Good Math Problems

Disp “Riemann Sums” — Programming the TI-83/84

I just finished teaching Riemann Sums, using the patented Shah Technique. I’ve always had my kids enter a program in their calculator which automatically does Left Handed and Right Handed Riemann Sums (actually it also can do midpoint!). And last year we used this program to estimate how the number of rectangles was related to the error to the true area. (That came out of me just playing around.)

The program we enter is here:

(If you want to use this, this is what you need to know. If you want the Riemann Sum of 20 left handed rectangles of y=\sqrt{x} from [2, 14], you enter A=2, B=14, N=20, and R=0. If you want right handed rectangles, you enter R=1.)

This year I decided to not go into the whole error thing like I did last year. This year I wanted students to really and more fully understand how the program worked.
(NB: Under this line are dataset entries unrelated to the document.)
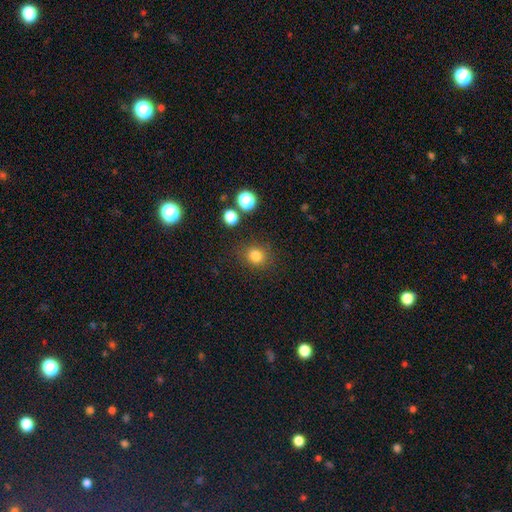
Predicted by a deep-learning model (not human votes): Smooth or featured: smooth — 82% (star or artifact — 13%)
How rounded: round — 81% (in between — 18%)
Merging: none — 83% (minor disturbance — 10%)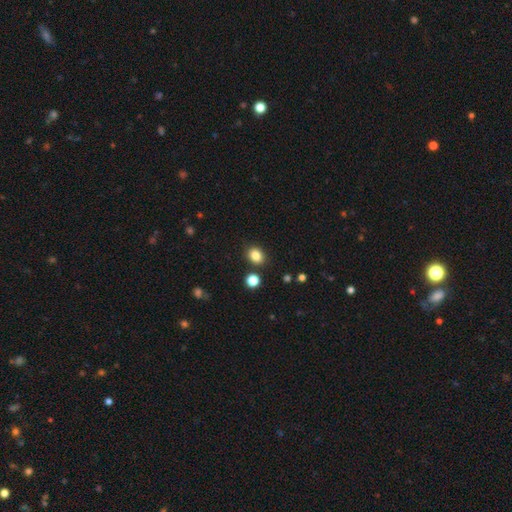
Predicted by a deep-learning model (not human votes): smooth_or_featured: smooth (p=0.84) [alt: star or artifact p=0.11]
how_rounded: round (p=0.51) [alt: in between p=0.49]
merging: none (p=0.85) [alt: minor disturbance p=0.08]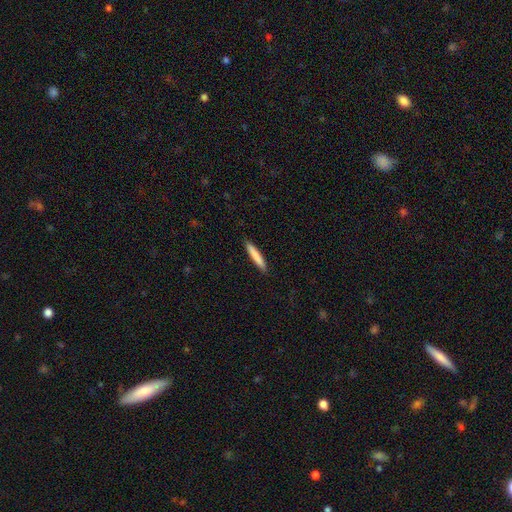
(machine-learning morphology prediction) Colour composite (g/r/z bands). It shows a smooth galaxy with no disk features (82%) that is cigar-shaped (94%). Merging: none (92%).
I always explained it, but I never really was convinced that they got it. Me up there lecturing how the program worked wasn’t really effective. So I whipped up this worksheet.

I tried to do less talking and them do more thinking (in pairs). I felt like there were a number of students who had this “OMG!” and “this is crazy” moments. Some were awed that the program worked and it gave them the answers we had been calculating by hand. Some had this amazing moment when they figured out what the variable S stood for — and how it actually calculated the Riemann Sum. And my favorite was when a couple students figured out how the R variable worked — and why R=0 gave left handed rectangles, and R=1 gave right handed rectangles.

I really enjoyed this. I think the worksheet could be tweaked to be clearer, but it’s something I see myself doing again. Well, I guess I will be doing it again tomorrow with the other calculus class. But I mean: next year.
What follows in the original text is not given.